O Grupo Gennius, controlador das redes Habib’s, Ragazzo e Tendall Grill, formalizou um pedido de recuperação judicial para reestruturar suas finanças. A solicitação, apresentada na segunda-feira (24), foi aceita pela Justiça de São Paulo no dia seguinte (25), marcando uma etapa decisiva para a sobrevivência das marcas no mercado brasileiro.
A decisão foi proferida pelo juiz Jomar Juarez Amorim, da 1ª Vara de Falências e Recuperações Judiciais de São Paulo, que nomeou a consultoria KPMG para atuar como administradora judicial do processo. O movimento jurídico visa proteger a continuidade operacional das empresas enquanto se negocia o passivo acumulado, que soma R$ 265,2 milhões.
Fatores que levaram à crise financeira do grupo
No processo judicial, a companhia detalhou os desafios que pressionaram seu caixa nos últimos anos. Entre os principais motivos citados estão os impactos persistentes da pandemia de covid-19, que alterou drasticamente o fluxo de consumidores em lojas físicas localizadas em shoppings e centros urbanos.
Além disso, a empresa aponta que a rápida expansão das plataformas de delivery transformou os hábitos de consumo, exigindo adaptações operacionais custosas. A conjuntura macroeconômica, marcada pela alta da taxa Selic, também elevou o custo das dívidas e restringiu o capital de giro necessário para a manutenção das atividades cotidianas.
Abrangência da recuperação e perfil das dívidas
O plano de recuperação abrange uma estrutura complexa composta por 178 pessoas jurídicas. Este contingente inclui 119 unidades próprias do Habib’s, 26 lojas do Ragazzo, 6 churrascarias Tendall, além de 10 holdings e franqueadoras, somadas a 17 sociedades operacionais que compõem o ecossistema do grupo.
Quanto à composição do débito, a maior parte refere-se a créditos quirografários, totalizando R$ 241,7 milhões em obrigações sem garantia real. O restante, R$ 22,3 milhões, é composto por dívidas de natureza trabalhista. A empresa reforçou, por meio de nota oficial disponível na Agência Brasil, que todas as unidades seguem operando normalmente.

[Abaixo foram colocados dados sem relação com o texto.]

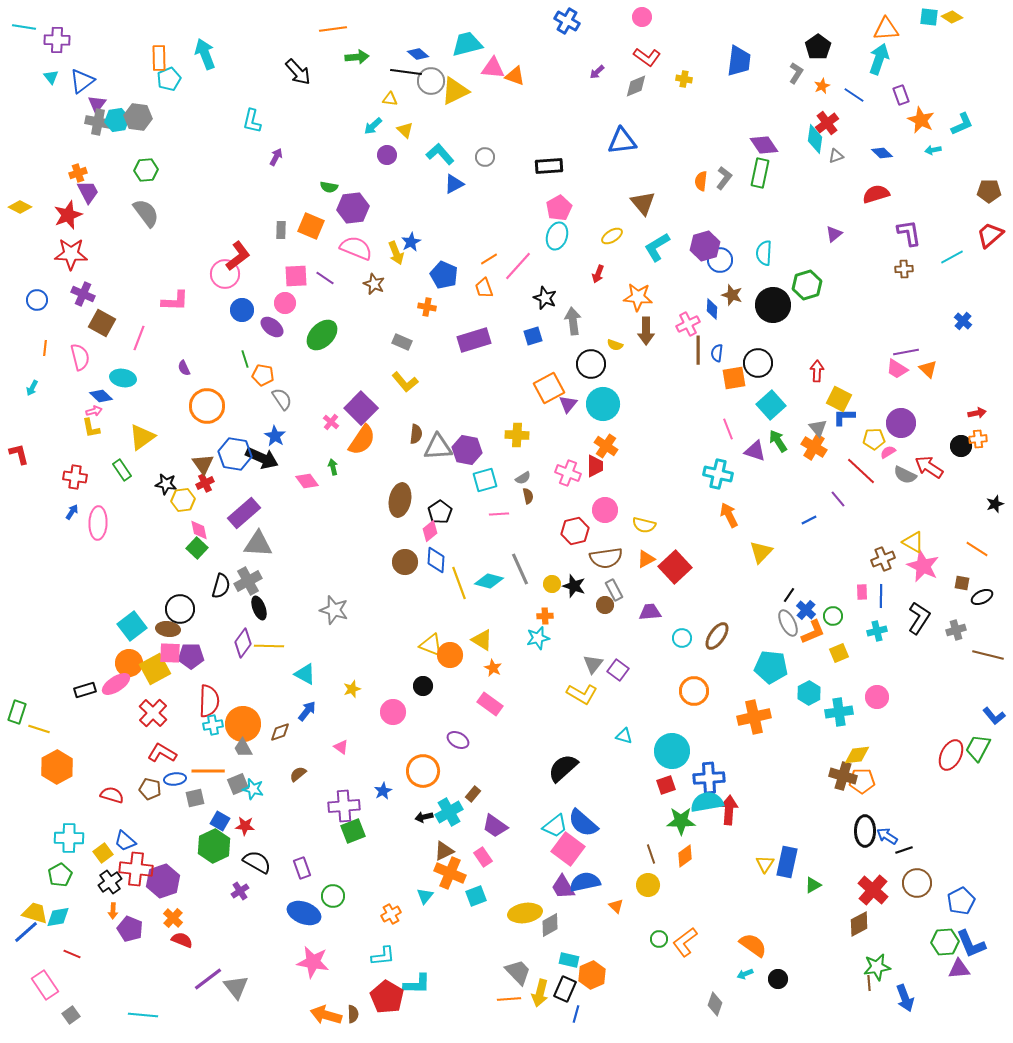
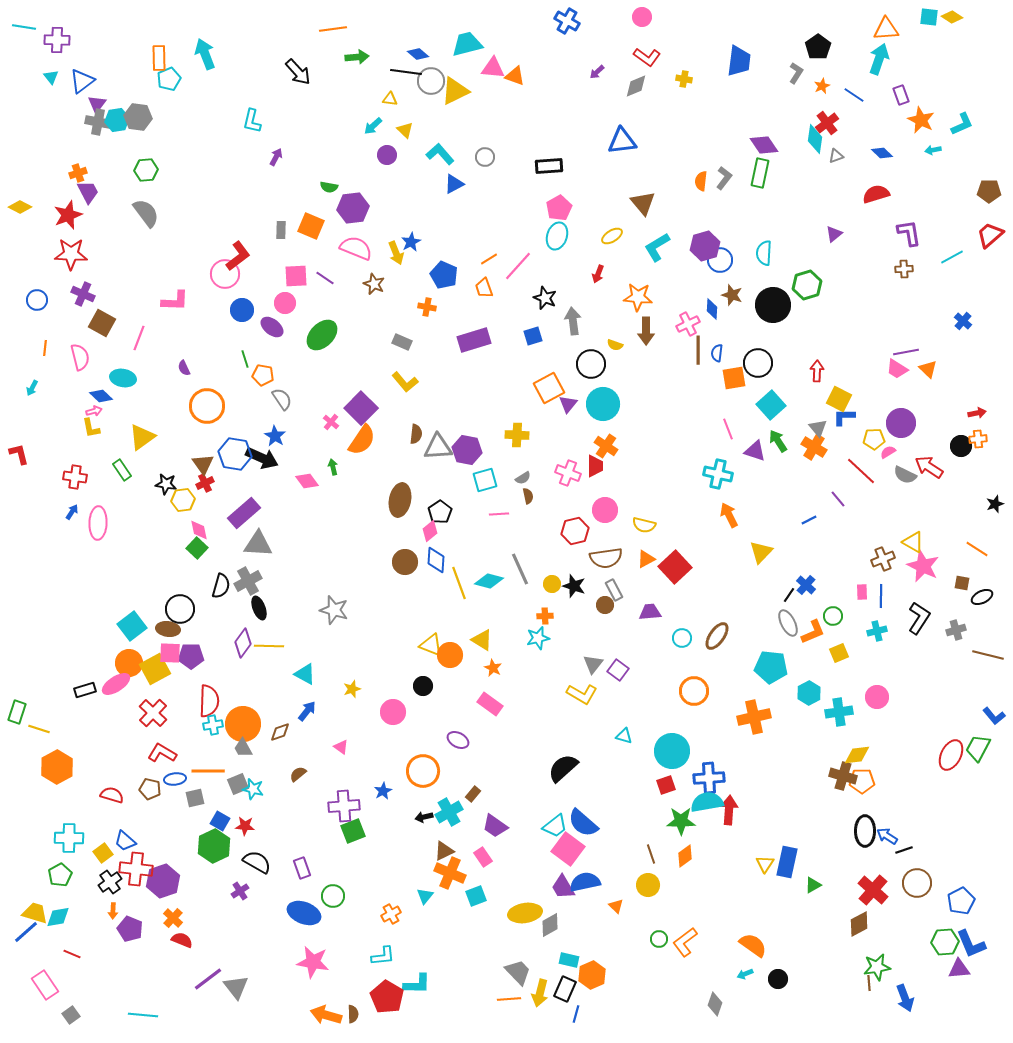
blue cross at (806, 610): moved 25 px up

Cronograma e próximos passos do processo
A KPMG possui um prazo de 15 dias para entregar um relatório detalhado sobre a real situação financeira das empresas envolvidas. Durante este período, os credores terão a oportunidade de contestar os valores apresentados ou solicitar a inclusão de novos débitos na lista oficial.
O Grupo Gennius terá um prazo de 60 dias para apresentar formalmente o seu plano de recuperação judicial. Caso o cronograma não seja respeitado, o processo corre o risco de ser convertido em falência. Embora a Justiça tenha suspendido execuções contra o grupo, o pedido para liberar recebíveis bancários dados como garantia foi negado.

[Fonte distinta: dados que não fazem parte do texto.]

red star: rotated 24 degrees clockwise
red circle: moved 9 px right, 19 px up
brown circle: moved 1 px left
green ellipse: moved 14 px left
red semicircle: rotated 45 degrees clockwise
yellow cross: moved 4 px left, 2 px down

Estratégia de reorganização e futuro das marcas
Apesar do cenário adverso, a administração do grupo planeja uma reorganização societária focada na retomada do crescimento. A estratégia inclui a abertura de novas unidades em regiões consideradas estratégicas e o fortalecimento do modelo de delivery, que se tornou um pilar central para o setor de alimentação.
Fundado em 1987, o Habib’s consolidou-se no mercado brasileiro com uma proposta de preços acessíveis e alto volume de vendas. Com a entrada na recuperação judicial, a empresa busca preservar a sustentabilidade de suas marcas e manter a qualidade dos serviços prestados aos seus clientes.